28 Feb Shenzhen, an under-the-radar city which surprised us all
When saying we were going to China we came across several stereotypical jokes including bad manners, pet-eating or poor quality. And don’t get me started on people being workaholic or physically all the same. Please, update.
So, we’re gonna tell you a bit of our experience and then you can jump to conclusions for yourself, of course.
Being part of the IT world, of course, we had to kick start our journey at Shenzhen, a 30-year-old megacity with no equal in terms of vibrancy, youth, dynamism, and innovation. This city was specially designed to become China’s hub for manufacturing, technology, and financial industries, oriented towards long-term sustainability and openness to the world.
So three thoughts that come to mind when you get to Shenzhen: modern, bright & green. I believe this really does honor the city you’re arriving at, as once you start your way to your hotel you come to realize that instead of being a concrete jungle, this city indeed has various plants in every corner, even some palm trees Miami beach style.
Trying to shake off jet lag and starting to adapt, we ended up experiencing the amazing music scene Shenzhen has to offer. Yes, karaoke is a big deal but also are awesome live musicians playing Chinese and international music! Jammers are genuinely invited to join, so cool. What also surprised us was finding karaoke booths for those who feel like singing in their free lunchtime!
The openness and respect with which people welcome you (The first image displayed in this post shows a letter written to us by a kid who took the same plane than us from Beijing to Shenzhen!) reflect the identity of a city made of immigrants with a wide variety of flavors, accents and bold fashion trends. It’s inevitable to feel an atmosphere of innovation, entrepreneurship, and inspiration. Now about the air, well its quality is decent, most of the time.
The use of bikes in the city is shocking even to those to have been to bike-loving places such as Amsterdam or Copenhagen. They can pick up their bikes and drop them off at basically any other station they wish, and they are quite close to each other. That refers again to their main values: innovation and sustainability.
Transportation was convenient; and it’s definitely possible to get along not knowing Chinese, which for us was a tricky limitation.
But nothing limited our shopping capacity. Shenzhen is a place where you can buy basically anything. From drones (we LOVE drones) to fashion, tea to bitcoin mining hardware; we rapidly learned the exchange from US dollars to RMB. We were particularly keen on electronics, and Huaqiangbei commercial area proved to be a great place for that.
And when you experience such a shopping spree, you understand something that you can only conceive when it happens to you: You want to buy something, wish to pay it with a credit card and your cards don’t get accepted, so when you try paying with Chinese currency (RMB) and it’s likely that the answer will be NO again. The most broadly accepted payment method is WeChat, through your QR code.
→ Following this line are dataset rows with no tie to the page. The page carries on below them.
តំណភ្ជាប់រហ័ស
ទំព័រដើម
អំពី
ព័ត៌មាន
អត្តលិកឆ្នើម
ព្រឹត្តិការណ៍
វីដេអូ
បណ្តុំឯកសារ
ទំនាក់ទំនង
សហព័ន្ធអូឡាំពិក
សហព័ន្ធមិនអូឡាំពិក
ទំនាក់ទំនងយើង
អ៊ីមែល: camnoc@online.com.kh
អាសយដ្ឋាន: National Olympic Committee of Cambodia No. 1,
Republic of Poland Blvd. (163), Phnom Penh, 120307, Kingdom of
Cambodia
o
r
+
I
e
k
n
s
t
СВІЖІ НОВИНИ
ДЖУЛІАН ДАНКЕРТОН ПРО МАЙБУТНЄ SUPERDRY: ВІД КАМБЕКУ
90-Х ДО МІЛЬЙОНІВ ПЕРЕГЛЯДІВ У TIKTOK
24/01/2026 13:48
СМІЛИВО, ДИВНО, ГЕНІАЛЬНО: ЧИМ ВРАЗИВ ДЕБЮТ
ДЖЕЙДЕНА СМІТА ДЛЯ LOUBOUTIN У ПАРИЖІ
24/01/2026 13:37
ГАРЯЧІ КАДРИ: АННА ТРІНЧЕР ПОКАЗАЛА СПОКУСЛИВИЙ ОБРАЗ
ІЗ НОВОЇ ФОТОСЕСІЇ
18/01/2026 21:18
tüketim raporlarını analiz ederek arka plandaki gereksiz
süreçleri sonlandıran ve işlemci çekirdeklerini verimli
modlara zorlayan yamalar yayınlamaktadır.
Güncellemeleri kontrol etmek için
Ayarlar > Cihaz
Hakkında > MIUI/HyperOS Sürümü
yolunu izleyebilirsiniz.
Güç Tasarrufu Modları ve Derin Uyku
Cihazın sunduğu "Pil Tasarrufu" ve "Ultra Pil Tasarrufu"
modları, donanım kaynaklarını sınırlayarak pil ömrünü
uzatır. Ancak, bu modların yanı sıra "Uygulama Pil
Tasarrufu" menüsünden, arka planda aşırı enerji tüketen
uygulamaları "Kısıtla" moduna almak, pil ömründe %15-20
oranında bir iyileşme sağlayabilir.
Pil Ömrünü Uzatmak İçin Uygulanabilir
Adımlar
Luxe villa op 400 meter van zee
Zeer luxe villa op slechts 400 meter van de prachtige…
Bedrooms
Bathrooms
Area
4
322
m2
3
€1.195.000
So as Whatsapp, Instagram, Facebook, Gmail, Skype, Twitter and so on are forbidden in China; they developed an all-in-one app that also includes payment service: WeChat.
From cigarettes on the street to clothes, subway to street food, anything in China can be paid by WeChat, even beggars show you their QR code. So far, this feature was only available for Chinese bank cardholders, but some weeks ago international credit cards can be associated.
People living in China no longer use cash; the places where international cards are accepted are the most touristic areas, today Chinese people buy everything online, mainly using Alibaba and paying via Alipay.
WeChat is amazingly ubiquitous. When going to our scheduled matchmaking sessions, after a formal culturally-adapted card exchange, businessmen would ask for our QR code to be able to get in touch with us, to later send us messages, emails, schedule and carry out video conferences and so on.
However, we would definitely recommend you to have a VPN app installed when going to China; for regular Google Maps and social networks users it can be challenging to go without some of these services and change them for Baidu and WeChat.
The China we experienced in Shenzhen is a forward-thinking and modern place, especially in everything related to e-commerce, electronic payment and artificial intelligent; but Shenzhen was definitely a brilliant spot to start at.